▶ **EXERCISE DIRECTIONS**: Reproduce exactly, and only, the lines below from the one containing "right ear: (280, 96)" through the one containing "left eye: (604, 163)".

(Limb landmark coordinates)

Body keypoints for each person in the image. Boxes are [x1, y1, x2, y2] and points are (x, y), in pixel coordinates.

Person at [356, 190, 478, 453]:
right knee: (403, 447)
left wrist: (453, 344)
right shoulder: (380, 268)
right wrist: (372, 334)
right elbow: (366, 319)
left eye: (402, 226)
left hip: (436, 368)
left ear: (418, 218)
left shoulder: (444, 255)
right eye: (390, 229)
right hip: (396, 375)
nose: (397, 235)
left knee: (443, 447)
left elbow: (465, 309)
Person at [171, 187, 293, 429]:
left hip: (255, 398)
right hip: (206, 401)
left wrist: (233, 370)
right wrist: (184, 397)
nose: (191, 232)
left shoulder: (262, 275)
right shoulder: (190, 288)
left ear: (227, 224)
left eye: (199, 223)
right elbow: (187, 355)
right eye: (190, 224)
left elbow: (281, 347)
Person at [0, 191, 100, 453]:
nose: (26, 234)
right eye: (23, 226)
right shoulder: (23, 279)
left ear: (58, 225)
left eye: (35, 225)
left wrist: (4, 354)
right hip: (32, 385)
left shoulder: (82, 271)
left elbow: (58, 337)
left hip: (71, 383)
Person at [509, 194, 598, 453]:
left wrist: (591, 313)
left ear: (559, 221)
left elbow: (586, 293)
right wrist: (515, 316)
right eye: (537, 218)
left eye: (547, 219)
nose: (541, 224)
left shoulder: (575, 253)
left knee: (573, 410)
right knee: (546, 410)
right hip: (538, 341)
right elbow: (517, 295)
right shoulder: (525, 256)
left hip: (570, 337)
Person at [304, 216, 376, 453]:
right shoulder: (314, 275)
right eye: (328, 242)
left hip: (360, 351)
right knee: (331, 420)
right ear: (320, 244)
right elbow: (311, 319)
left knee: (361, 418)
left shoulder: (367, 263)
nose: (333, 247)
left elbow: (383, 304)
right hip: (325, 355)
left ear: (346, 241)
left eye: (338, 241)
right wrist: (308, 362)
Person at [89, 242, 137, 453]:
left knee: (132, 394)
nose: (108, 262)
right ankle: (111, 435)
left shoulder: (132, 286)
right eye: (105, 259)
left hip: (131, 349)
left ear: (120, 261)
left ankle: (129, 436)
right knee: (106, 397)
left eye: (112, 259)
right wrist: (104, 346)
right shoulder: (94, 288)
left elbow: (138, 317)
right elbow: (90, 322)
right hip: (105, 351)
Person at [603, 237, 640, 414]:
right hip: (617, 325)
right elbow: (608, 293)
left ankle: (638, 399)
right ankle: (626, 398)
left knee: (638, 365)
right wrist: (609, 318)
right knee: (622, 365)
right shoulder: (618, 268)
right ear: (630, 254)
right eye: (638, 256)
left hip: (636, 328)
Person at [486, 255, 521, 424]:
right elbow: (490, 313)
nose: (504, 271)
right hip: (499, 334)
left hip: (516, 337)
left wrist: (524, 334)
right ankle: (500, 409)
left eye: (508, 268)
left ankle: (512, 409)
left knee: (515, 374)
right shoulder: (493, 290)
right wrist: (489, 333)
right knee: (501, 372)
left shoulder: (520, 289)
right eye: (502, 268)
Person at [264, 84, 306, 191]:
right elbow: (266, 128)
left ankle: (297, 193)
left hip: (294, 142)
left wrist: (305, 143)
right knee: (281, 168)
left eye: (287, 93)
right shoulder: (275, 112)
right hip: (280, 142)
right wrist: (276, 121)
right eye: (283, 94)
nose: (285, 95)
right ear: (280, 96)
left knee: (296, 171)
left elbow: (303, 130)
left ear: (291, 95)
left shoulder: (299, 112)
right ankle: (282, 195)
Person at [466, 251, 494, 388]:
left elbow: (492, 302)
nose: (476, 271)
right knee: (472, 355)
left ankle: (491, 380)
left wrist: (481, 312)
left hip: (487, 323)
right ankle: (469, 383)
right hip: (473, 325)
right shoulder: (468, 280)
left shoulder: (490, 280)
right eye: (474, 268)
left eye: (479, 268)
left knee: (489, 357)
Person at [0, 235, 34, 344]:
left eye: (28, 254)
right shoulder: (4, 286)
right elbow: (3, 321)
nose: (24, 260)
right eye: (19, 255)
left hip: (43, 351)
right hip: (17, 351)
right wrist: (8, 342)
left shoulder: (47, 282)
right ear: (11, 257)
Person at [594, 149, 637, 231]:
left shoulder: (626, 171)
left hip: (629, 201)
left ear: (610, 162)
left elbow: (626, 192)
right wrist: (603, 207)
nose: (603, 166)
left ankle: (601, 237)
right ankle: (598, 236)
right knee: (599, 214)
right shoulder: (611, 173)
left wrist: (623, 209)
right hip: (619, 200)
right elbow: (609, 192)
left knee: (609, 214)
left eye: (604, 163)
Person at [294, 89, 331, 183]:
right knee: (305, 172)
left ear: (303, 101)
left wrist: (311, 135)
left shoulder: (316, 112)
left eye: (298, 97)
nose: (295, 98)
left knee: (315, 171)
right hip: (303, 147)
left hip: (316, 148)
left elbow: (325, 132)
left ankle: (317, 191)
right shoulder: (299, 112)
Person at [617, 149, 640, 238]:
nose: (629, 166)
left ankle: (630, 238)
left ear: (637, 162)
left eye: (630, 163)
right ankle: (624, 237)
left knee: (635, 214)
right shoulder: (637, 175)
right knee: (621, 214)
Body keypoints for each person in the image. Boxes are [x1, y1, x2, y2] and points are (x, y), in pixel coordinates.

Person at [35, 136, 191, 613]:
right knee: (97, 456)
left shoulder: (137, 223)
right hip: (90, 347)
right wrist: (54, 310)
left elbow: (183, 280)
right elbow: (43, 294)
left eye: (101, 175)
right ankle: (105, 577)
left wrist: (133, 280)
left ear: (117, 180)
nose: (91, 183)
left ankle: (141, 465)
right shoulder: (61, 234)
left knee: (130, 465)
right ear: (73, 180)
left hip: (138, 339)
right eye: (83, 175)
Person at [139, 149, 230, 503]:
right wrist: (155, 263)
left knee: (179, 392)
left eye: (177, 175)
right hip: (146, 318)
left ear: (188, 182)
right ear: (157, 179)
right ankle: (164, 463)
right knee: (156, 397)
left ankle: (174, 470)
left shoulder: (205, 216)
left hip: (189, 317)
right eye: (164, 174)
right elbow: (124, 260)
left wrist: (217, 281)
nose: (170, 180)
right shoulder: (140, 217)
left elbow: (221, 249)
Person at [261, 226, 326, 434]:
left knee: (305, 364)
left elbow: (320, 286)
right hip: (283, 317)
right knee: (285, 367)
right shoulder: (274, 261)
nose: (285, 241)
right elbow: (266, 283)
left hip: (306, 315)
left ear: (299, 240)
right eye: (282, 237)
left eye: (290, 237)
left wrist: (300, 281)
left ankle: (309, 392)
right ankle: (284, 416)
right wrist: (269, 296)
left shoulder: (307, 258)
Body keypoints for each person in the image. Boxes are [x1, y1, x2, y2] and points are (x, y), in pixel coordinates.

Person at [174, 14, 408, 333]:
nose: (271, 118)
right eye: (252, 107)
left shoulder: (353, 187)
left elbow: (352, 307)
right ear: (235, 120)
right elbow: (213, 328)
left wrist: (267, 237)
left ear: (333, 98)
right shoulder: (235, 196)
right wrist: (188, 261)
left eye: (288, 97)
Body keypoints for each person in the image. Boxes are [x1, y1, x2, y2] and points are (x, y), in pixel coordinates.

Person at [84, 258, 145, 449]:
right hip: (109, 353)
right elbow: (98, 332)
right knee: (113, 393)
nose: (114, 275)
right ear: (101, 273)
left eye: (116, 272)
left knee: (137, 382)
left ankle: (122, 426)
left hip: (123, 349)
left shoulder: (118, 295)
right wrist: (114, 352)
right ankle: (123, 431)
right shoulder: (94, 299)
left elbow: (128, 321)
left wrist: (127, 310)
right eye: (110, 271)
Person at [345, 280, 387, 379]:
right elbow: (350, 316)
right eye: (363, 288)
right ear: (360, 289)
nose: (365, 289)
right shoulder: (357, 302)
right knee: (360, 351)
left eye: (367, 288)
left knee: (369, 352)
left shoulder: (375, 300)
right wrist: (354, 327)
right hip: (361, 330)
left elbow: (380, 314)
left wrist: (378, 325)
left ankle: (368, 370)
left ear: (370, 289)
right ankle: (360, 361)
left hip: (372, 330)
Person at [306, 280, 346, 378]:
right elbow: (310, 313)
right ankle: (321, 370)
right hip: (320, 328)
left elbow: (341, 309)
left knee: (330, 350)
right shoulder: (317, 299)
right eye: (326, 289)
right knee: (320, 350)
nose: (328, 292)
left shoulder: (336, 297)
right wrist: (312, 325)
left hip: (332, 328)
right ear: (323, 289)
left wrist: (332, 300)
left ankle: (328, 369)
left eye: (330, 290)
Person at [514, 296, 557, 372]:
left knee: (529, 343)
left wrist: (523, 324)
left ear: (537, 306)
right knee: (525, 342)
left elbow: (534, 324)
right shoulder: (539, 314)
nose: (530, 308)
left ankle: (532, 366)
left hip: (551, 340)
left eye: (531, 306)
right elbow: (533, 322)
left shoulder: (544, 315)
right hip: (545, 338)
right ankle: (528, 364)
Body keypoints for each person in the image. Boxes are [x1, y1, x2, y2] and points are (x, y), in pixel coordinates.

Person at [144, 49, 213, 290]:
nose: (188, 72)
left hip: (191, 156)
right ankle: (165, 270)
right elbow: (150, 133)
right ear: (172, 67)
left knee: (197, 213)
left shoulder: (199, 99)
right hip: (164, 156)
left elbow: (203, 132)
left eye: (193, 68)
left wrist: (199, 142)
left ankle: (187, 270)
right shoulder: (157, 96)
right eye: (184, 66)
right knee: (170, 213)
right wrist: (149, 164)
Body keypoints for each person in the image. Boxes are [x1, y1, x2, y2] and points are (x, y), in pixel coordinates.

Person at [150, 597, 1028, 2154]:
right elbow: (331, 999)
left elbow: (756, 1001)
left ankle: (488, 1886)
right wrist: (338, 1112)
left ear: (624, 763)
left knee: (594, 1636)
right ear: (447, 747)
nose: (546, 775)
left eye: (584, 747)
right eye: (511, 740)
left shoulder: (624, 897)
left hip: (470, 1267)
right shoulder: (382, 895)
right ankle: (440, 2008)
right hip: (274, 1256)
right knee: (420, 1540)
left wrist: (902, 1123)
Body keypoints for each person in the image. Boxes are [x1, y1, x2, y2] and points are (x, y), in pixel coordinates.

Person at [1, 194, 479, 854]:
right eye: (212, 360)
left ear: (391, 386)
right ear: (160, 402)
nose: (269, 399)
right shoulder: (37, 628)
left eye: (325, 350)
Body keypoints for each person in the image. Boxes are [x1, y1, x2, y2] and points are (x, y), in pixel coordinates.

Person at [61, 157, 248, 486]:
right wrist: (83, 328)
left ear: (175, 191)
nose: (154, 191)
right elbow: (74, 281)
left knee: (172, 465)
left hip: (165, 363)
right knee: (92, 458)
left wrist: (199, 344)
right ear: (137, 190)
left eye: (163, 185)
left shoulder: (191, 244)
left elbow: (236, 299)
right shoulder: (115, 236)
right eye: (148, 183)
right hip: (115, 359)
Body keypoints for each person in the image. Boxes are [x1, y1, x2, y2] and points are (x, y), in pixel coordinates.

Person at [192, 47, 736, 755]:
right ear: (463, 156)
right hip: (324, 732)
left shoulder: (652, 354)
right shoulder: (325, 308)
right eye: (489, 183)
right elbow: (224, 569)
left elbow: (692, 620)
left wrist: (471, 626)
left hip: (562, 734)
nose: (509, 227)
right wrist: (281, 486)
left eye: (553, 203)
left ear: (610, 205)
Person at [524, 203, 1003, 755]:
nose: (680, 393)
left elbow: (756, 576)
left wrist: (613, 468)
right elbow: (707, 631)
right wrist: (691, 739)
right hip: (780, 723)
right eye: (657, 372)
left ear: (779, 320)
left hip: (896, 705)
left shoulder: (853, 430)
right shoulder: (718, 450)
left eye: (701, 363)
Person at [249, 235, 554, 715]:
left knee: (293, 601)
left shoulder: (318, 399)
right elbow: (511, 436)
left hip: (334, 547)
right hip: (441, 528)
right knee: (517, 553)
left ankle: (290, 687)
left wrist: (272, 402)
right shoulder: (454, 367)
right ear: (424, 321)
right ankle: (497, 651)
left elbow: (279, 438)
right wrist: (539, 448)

▶ **FINISHED EXERCISE**:
right ear: (280, 96)
left knee: (296, 171)
left elbow: (303, 130)
left ear: (291, 95)
left shoulder: (299, 112)
right ankle: (282, 195)
Person at [466, 251, 494, 388]:
left elbow: (492, 302)
nose: (476, 271)
right knee: (472, 355)
left ankle: (491, 380)
left wrist: (481, 312)
left hip: (487, 323)
right ankle: (469, 383)
right hip: (473, 325)
right shoulder: (468, 280)
left shoulder: (490, 280)
right eye: (474, 268)
left eye: (479, 268)
left knee: (489, 357)
Person at [0, 235, 34, 344]:
left eye: (28, 254)
right shoulder: (4, 286)
right elbow: (3, 321)
nose: (24, 260)
right eye: (19, 255)
left hip: (43, 351)
right hip: (17, 351)
right wrist: (8, 342)
left shoulder: (47, 282)
right ear: (11, 257)
Person at [594, 149, 637, 231]:
left shoulder: (626, 171)
left hip: (629, 201)
left ear: (610, 162)
left elbow: (626, 192)
right wrist: (603, 207)
nose: (603, 166)
left ankle: (601, 237)
right ankle: (598, 236)
right knee: (599, 214)
right shoulder: (611, 173)
left wrist: (623, 209)
right hip: (619, 200)
right elbow: (609, 192)
left knee: (609, 214)
left eye: (604, 163)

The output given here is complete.